Why Pull Requests?

I work on a number of GitHub hosted projects where all changes to the default branch (typically master) are accompanied by a pull request (e.g. ol3). Typically, the pull request serves as a place where changes get reviewed and eventually approved by other contributors. But we also use pull requests for “trivial” changes that don’t typically get reviewed. A conversation came up at work about this topic, and I thought I’d share my thoughts. This is specific to GitHub’s handling of pull requests, but may be relevant to other hosted services as well.

GitHub provides a way for people to get notification about pull requests. The same is not true for merges or other commits. So opening pull requests, even if it means merging without review, allows people to keep up without reading all the commit logs.

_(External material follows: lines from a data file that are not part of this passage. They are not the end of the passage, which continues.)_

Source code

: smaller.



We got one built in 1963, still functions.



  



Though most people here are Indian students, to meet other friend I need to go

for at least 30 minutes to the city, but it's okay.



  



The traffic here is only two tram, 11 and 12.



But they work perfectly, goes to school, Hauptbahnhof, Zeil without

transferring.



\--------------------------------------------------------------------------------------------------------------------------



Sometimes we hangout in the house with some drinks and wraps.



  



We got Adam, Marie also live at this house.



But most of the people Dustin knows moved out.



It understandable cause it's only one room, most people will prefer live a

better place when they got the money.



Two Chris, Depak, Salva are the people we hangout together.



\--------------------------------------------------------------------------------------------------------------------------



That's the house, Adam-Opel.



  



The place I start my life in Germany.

Similarly, if you never merge into the default branch without a pull request, the GitHub API provides a fairly easy way to generate a simple change log. I say fairly easy because while the API doesn’t let you filter merged pull requests by date, you can filter closed issues by date. The full git log often provides more detail than you want, but the list of closed issues can be an effective summary of activity.

On top of that, a pull request provides a single place where all comments associated with any commits in a merge are collected. You don’t have to comment directly on the pull request, just on individual commits. If a set of changes ever needs to be revisited, the pull request is a good place to return to for a transcript of the discussion.